Если бы старик догадался, о чем плакал внук, он бы точно сел к нему на кровать и утешил его в пронзительном ночном одиночестве. Но Николай Иванович Москвин, пробудившись, опять мучился: все, что мозжило его душу, давно должно было отболеть, но пережитое в молодости словно пряталось где, может быть, в небесной тьме, и вновь, и вновь к нему возвращалось…
…На двух закапанных воском столах Николай Москвин, рядовой, увидел хлебное крошево. Вразброд лежали опорожненные, из красного дерева, немецкие фляжки, а на газете желтой горкой крутобокие огурцы. Солдат глотнул, вспомнив их запах — освежающий и семейный.

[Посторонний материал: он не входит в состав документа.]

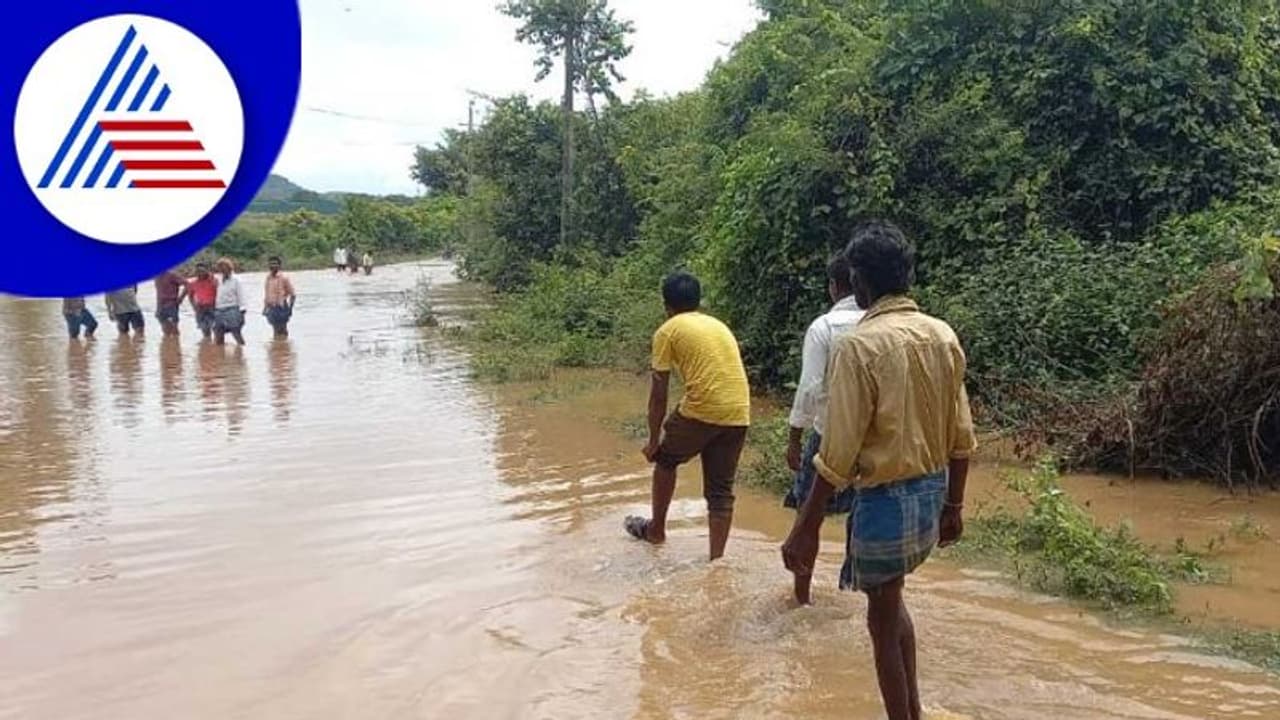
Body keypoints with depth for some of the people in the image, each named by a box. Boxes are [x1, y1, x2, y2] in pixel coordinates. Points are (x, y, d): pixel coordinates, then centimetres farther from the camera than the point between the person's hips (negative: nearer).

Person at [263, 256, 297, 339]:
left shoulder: (284, 278, -9)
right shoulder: (268, 277, 7)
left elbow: (292, 295, -6)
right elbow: (266, 293, 16)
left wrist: (290, 308, -12)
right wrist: (265, 307, 12)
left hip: (281, 308, -5)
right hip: (271, 308, 5)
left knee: (282, 330, -1)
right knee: (276, 330, 11)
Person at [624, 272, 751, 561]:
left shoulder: (668, 331, 6)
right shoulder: (719, 325, 23)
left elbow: (659, 393, 5)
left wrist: (653, 440, 12)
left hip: (701, 410, -4)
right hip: (738, 415, 5)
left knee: (665, 460, 23)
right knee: (721, 490, 13)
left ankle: (656, 528, 36)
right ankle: (717, 559, 11)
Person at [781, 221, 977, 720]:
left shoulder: (858, 345, -19)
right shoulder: (944, 336, 2)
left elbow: (838, 453, -20)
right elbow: (961, 437, 8)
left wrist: (805, 528, -14)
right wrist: (953, 505, 19)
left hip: (886, 498, -7)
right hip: (932, 492, 7)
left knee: (883, 618, 12)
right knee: (890, 597, 27)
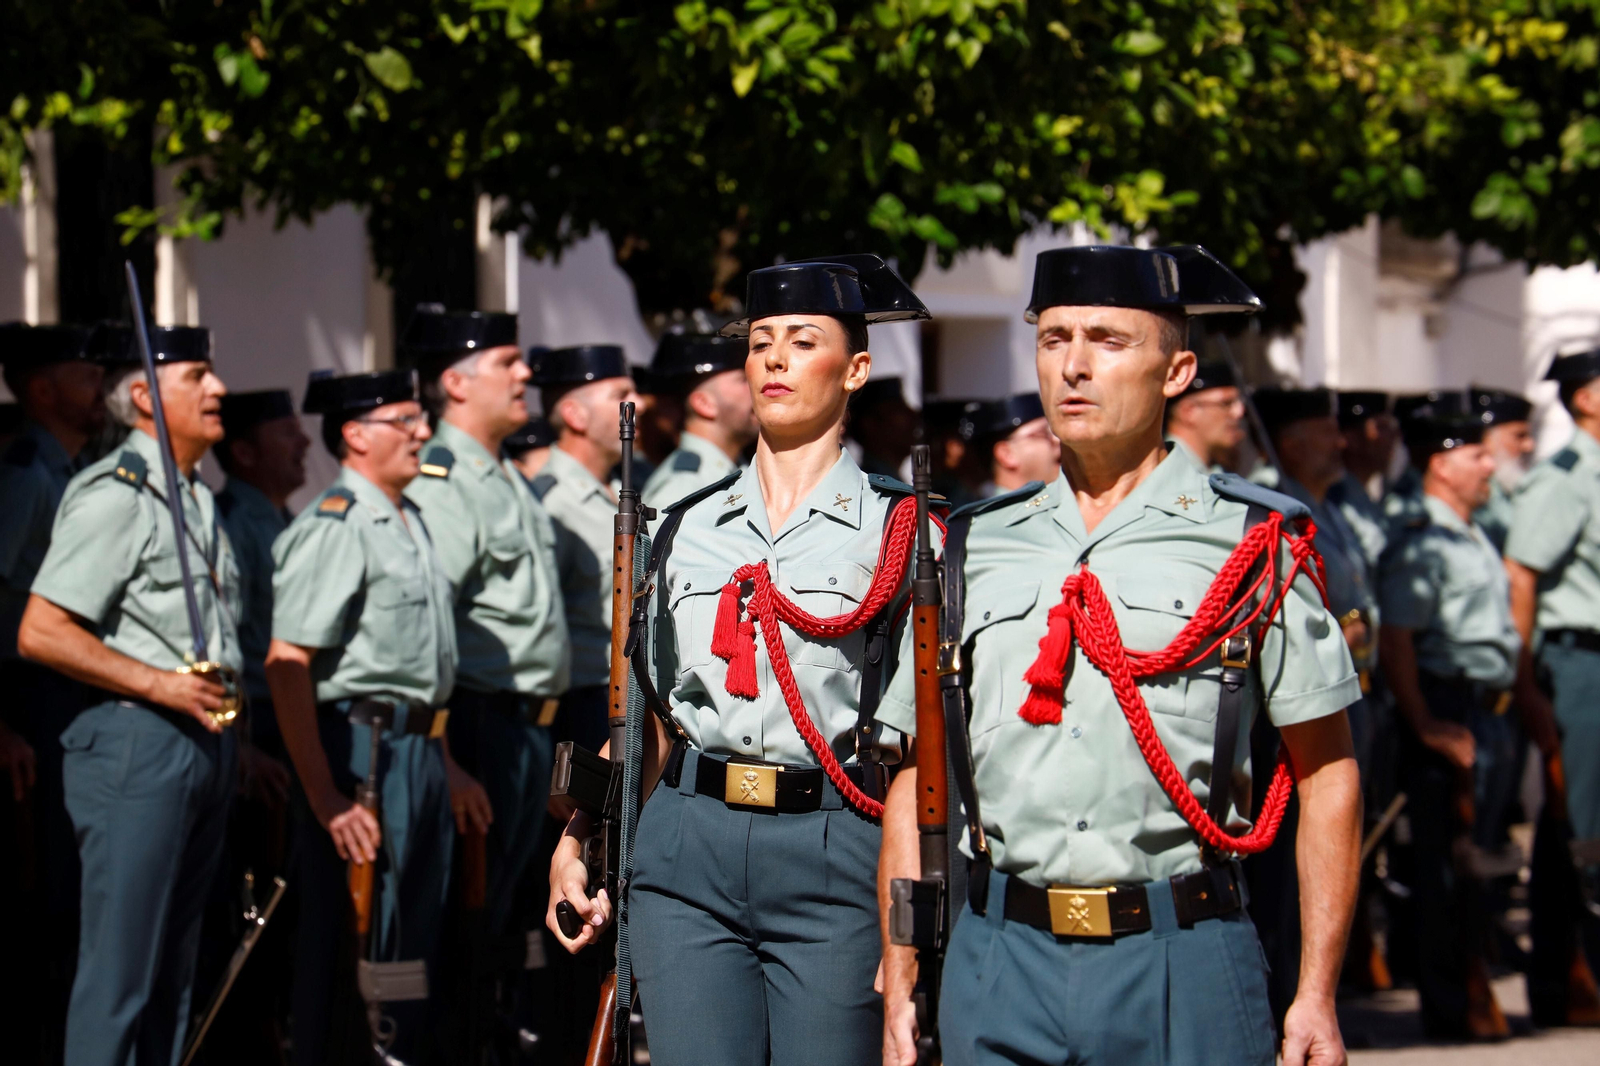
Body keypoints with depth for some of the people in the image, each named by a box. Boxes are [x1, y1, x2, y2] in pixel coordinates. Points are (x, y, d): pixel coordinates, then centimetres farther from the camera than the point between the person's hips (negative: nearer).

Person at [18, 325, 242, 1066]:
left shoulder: (199, 498, 18)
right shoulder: (113, 495, -10)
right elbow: (40, 633, -17)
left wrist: (224, 715, 16)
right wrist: (159, 684, -17)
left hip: (206, 746, 9)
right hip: (136, 746, -9)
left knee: (174, 974, 13)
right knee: (118, 973, -7)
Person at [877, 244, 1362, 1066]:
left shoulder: (1253, 544, 2)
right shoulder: (973, 550, 10)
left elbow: (1325, 775, 3)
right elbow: (917, 778, 13)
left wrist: (1317, 997, -2)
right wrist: (899, 989, 6)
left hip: (1181, 968, -2)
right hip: (1000, 966, 3)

Поручик Шинкарев, двадцати пяти лет, невысокий, худой, еще шире открыл занавешенный одеялами вход в землянку. Оттуда в лицо Москвина дохнуло теплом и луком, оборванной гитарной струной и тоской.
— Он пойдет! — крикнул в землянку Шинкарев.
Третьи сутки шел мокрый снег. Люди в окопах с трудом привыкали к нему: они не забыли летнего солнца, хотели тепла, полной луны, но надвигалась сырая, промозглая ночь.
Москвин, огромного роста, второго года службы солдат шел по насыпному ходу сообщения и видел, как тихо мерзнут люди: одни, закрываясь от снега воротниками, прятали руки в карманы шинелей, другие сидели на корточках, стояли спиной к ружейным щиткам.